Doctor Who_ Christmas on a Rational Planet - Lawrence Miles [50]
He tried telling the woman, but he couldn’t find the right words. Whenever he tried to speak, she just nodded, and said they should stay out of sight. They were moving through the alleyways now, slowly and cautiously, heading for Catcher’s house without using any of the main streets.
And why in the name of God are you going back there, Daniel Tremayne?
‘Because it’s the only thing you can do,’ said the woman, though Daniel hadn’t realized he’d been speaking aloud. He watched the African out of the corner of his eye. Wasn’t she a little too friendly, for one of her kind? She acted with a kind of authority as well, like a councillor or a watchman would have done; but it was like she hadn’t used her authority for a long time, and kept forgetting how she should talk to him.
‘Didn’t mean to say anything,’ said Daniel.
‘That’s OK,’ said the woman. Forrester. She’d said her name was Forrester. ‘You don’t like talking, do you? Funny.
You seemed conversational enough the first time we met.’
‘Everything’s different now.’ He slipped out onto a side-street, Forrester right behind him.

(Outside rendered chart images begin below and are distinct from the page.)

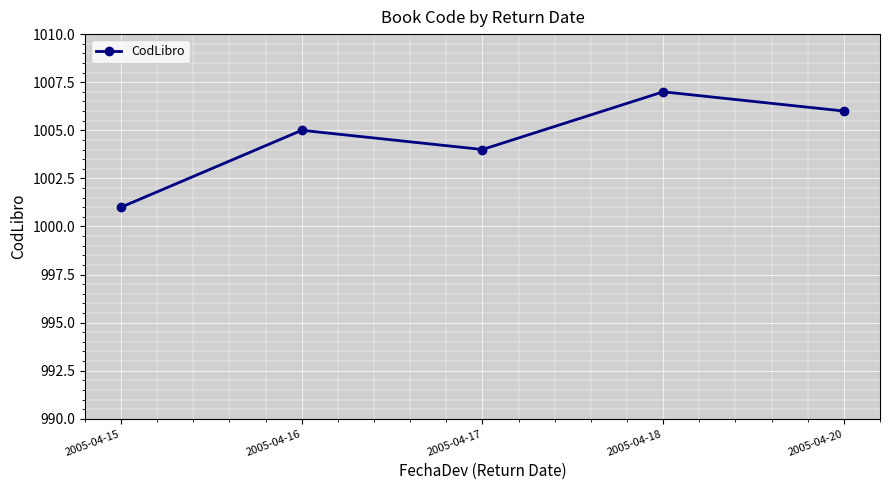

Rank the categories by value from highest to lowest.

2005-04-18, 2005-04-20, 2005-04-16, 2005-04-17, 2005-04-15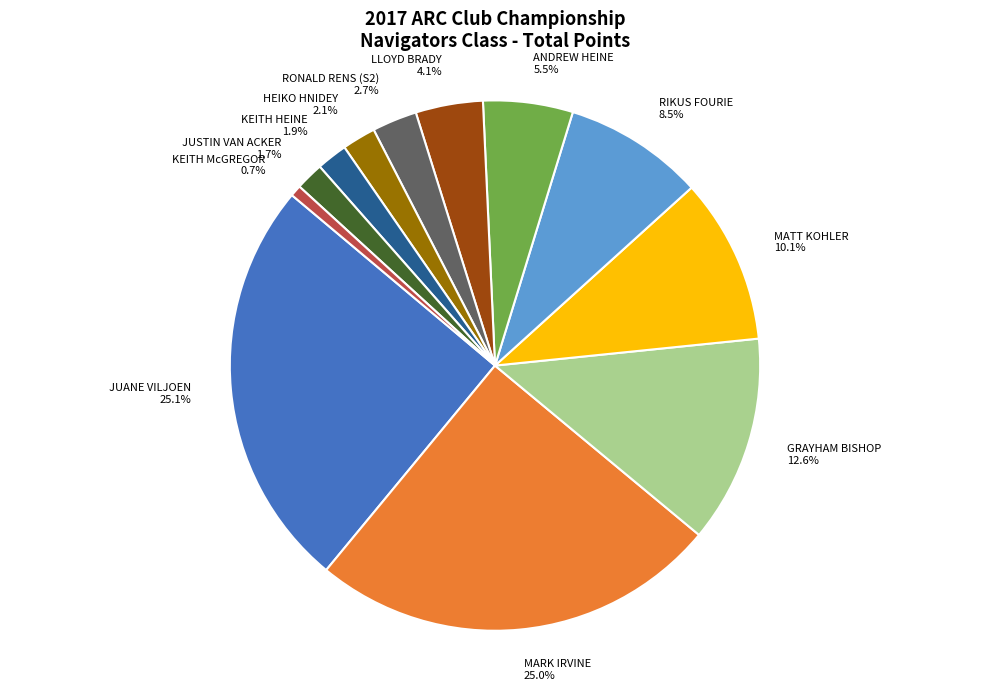

Between KEITH McGREGOR and MARK IRVINE, which is larger?

MARK IRVINE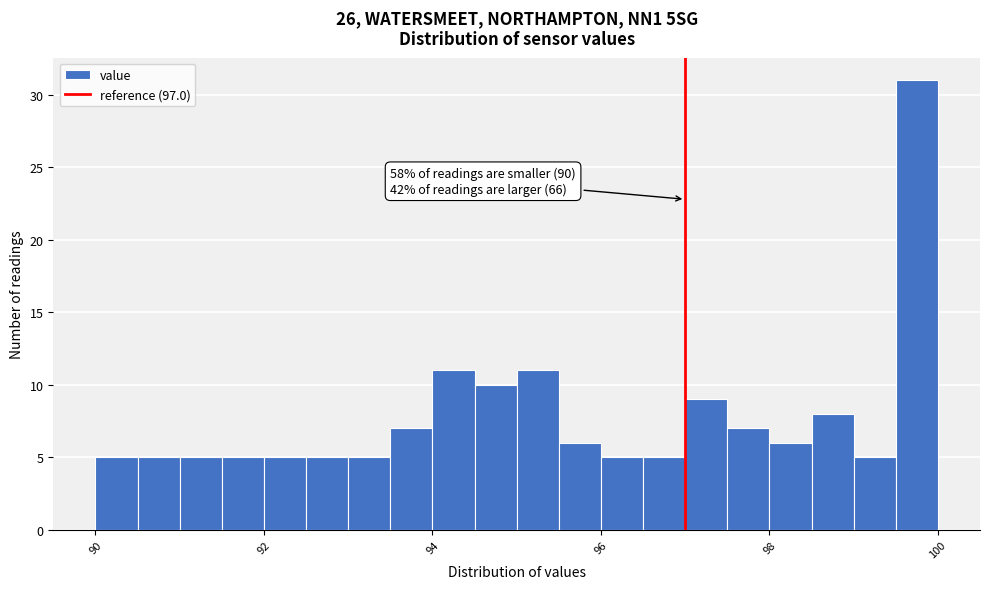

Around what value on the x-axis is the tallest bar? Give the approximate position of its centre, as read against the axis.

99.8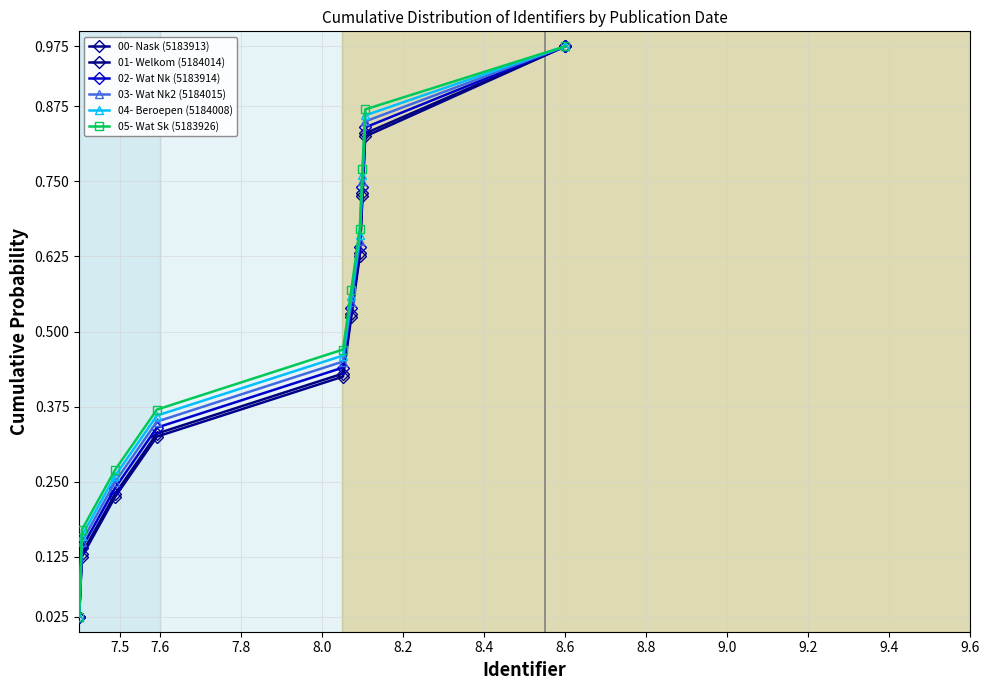

Which series has the largest total across all categories?

05- Wat Sk (5183926)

‘You just want to get on with your life, is that it? That strikes me as odd. It’s not like your life seems that great.’ She clenched her teeth. ‘Sorry. Didn’t mean it to sound that offensive.’
Daniel Tremayne shrugged. ‘Don’t want to get caught up in any of this. Don’t want to stick my head up so as I get noticed.
You in the War?’
There was a moment’s silence from Forrester. ‘No. Not the one you mean.’
‘Saw what happened to them when they fought the War.
Got hurt. Killed. Should’ve seen them, covered in sick and dirt.’
‘Who?’
‘The ones who fought the English. You can’t go up against things like that, things like the English. Like going up against the weather.’ He was pleased with the way he’d put that, but the woman didn’t look impressed. As they slipped into another alley, he caught a puzzled expression on her face.
‘They won, though, didn’t they?’ she said. ‘Someone told me that the Americans beat the shite out of the British. I think those were the words he used, anyway.’
‘That’s what the soft people say, that they won the War and changed everything. World still looks the same to me, though.’
Again, he found himself wondering how he knew what the world had looked like before the War, but he decided to keep the thought to himself. ‘The English. The Revolution. People, people like me, we can’t do anything about them. They do what they like, the Presidents and the Kings and all. They make the world, we just live in the cracks. Got to keep our heads down or they get shot right off.’
Forrester sniffed. ‘When history goes overhead, duck.’
‘Hahh. That’s right.’ Daniel nodded to himself. He was starting to get a grip on this witch-woman.
And maybe she caught that thought, because she said: ‘You don’t believe in witches, though, do you?’
‘Don’t believe anything. Don’t believe in God. Don’t believe in the Devil.’ He shook his head. ‘Or maybe I do. The Revolution, that’s just like a God. Can’t understand why it does what it does, can’t do anything about it. The Devil, the English, what’s the difference?’
Forrester went quiet after that. Daniel wondered what she was thinking
Just like home, just like the thirtieth century. The whole universe run by an Empire. Not by people, just by an Empire, and no one can do a damn thing about it. We don’t believe in gods and demons. He’s got the English to be scared of, I’ve got the Empress.
Goddess, and I used to believe in the Empire, didn’t I?
Right up until the point when the Empire tried to kill me off.
Right up to the point when the Doctor showed his face in Overcity Five.
I’m going to have to go back, sometime. Aren’t I?
Don’t think about that now.
And the kid’s right. Something’s happening in this town.
Not like the Doctor said, not some maniac rebuilding the world with the amaranth. The amaranth I lost. No. The town’s going mad on its own. Outside the church, they were talking about all kinds of garbage. Mad scientists. Satanists. This town’s making its own monsters.